» Action item
From the listing below, extract every line containing the word "Procesal". Match uppercase and lowercase letters exactly.

» Data for processing
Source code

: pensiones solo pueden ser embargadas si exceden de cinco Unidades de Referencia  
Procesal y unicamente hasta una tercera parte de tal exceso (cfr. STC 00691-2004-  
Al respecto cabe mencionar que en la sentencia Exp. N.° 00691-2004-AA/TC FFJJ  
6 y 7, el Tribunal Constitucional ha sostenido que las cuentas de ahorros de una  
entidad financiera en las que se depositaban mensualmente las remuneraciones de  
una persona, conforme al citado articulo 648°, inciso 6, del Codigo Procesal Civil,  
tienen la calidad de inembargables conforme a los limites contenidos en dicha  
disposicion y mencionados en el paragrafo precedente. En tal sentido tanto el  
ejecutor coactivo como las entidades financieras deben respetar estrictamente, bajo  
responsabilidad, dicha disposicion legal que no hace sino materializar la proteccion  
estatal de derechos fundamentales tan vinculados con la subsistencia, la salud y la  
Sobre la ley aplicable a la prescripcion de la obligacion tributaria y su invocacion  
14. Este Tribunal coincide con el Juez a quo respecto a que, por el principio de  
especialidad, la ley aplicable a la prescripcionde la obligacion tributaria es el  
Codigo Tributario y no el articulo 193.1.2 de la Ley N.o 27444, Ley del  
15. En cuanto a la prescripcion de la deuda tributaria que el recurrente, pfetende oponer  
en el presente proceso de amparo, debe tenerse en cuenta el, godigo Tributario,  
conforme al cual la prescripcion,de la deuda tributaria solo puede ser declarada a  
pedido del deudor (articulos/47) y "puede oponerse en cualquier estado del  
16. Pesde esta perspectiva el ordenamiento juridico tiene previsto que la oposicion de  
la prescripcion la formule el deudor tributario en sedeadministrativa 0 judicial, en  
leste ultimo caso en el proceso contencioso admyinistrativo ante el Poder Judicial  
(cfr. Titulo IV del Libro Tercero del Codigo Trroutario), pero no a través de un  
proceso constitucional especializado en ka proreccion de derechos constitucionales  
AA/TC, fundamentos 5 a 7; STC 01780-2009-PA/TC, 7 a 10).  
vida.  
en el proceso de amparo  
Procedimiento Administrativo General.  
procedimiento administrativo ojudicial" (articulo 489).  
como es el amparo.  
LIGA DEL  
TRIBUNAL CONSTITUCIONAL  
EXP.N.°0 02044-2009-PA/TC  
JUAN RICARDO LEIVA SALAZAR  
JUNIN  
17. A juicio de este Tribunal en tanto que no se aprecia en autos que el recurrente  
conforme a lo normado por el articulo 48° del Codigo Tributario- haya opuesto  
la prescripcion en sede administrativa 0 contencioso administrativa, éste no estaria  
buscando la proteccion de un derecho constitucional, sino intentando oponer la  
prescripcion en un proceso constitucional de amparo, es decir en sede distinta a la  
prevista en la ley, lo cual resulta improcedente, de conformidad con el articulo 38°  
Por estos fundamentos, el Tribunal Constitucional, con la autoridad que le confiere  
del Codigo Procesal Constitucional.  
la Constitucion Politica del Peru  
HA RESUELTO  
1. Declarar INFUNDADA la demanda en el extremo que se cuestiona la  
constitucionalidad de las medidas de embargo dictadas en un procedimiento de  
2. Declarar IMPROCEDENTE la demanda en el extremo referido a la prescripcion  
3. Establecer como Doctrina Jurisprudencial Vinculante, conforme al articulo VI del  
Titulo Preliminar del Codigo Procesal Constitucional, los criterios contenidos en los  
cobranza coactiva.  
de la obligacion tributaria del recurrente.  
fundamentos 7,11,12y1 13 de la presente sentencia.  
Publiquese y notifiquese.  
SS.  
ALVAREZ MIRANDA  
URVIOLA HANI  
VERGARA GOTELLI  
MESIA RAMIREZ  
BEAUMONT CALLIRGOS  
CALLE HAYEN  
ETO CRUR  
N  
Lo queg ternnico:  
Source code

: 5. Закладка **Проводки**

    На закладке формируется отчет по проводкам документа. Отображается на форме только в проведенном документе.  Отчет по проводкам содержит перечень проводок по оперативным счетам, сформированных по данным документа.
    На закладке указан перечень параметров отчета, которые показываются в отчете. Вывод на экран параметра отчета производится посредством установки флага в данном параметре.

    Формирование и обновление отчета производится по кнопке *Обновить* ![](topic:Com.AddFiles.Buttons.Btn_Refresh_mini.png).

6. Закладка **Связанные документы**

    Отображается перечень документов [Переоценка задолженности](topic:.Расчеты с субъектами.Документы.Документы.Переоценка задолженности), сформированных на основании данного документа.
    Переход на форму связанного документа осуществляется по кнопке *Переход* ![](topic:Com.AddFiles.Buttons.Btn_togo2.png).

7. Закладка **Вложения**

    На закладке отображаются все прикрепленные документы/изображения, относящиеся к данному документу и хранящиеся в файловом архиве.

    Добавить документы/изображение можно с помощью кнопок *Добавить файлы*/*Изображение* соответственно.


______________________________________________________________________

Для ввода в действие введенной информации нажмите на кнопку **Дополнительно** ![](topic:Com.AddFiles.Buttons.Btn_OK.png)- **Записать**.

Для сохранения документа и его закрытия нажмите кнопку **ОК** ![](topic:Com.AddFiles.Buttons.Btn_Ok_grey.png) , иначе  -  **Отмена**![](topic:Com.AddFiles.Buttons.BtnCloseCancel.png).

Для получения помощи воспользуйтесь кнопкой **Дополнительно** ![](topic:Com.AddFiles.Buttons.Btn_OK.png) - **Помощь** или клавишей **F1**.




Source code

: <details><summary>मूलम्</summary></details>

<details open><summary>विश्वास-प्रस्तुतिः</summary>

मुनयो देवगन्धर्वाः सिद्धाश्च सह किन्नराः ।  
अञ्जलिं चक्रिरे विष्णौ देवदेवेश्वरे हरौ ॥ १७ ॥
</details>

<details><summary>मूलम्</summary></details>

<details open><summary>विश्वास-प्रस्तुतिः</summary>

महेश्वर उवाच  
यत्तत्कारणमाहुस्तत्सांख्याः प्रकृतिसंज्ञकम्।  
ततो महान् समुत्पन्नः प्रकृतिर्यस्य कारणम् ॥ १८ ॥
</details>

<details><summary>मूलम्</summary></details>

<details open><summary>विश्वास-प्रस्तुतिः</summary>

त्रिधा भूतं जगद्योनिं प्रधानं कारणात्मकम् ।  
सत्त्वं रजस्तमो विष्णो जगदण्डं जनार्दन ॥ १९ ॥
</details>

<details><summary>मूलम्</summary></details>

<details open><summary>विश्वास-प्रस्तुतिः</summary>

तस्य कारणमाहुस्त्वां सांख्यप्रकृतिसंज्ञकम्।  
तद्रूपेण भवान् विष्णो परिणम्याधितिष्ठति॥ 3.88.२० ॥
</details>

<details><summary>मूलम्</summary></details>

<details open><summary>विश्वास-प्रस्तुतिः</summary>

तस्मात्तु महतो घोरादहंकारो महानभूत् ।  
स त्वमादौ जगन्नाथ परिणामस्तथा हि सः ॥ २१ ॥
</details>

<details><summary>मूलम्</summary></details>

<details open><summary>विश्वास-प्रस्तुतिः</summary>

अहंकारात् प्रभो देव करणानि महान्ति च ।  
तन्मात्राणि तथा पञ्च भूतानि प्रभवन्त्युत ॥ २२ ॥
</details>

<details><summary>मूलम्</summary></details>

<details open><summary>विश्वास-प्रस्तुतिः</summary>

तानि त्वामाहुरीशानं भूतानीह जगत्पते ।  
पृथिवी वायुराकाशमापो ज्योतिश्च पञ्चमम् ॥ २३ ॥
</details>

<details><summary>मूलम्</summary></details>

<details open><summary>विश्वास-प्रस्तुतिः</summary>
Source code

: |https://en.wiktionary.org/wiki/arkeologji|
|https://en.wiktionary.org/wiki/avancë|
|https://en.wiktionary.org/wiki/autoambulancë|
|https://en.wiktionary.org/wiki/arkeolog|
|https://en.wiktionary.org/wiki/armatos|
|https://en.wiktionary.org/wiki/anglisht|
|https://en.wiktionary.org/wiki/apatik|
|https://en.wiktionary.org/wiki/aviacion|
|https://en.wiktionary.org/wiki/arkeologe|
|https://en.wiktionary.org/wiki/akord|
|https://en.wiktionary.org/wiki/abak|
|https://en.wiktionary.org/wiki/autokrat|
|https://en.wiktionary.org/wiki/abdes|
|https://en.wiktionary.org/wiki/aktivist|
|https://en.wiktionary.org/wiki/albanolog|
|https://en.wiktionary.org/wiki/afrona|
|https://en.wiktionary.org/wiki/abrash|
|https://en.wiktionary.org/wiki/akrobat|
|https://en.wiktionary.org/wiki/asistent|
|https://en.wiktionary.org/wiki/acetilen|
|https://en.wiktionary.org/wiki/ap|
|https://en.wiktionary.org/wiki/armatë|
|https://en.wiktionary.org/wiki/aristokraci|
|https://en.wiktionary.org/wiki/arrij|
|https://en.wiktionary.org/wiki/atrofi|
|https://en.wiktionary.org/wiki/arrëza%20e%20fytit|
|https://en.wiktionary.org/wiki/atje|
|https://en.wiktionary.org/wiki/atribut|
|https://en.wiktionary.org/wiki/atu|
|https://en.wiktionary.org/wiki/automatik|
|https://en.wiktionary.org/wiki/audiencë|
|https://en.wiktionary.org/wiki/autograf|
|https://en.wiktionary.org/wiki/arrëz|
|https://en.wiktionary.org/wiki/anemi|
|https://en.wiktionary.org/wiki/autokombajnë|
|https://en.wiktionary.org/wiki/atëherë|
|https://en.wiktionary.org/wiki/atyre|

» Final answer
Procesal y unicamente hasta una tercera parte de tal exceso (cfr. STC 00691-2004-  
una persona, conforme al citado articulo 648°, inciso 6, del Codigo Procesal Civil,  
del Codigo Procesal Constitucional.  
Titulo Preliminar del Codigo Procesal Constitucional, los criterios contenidos en los  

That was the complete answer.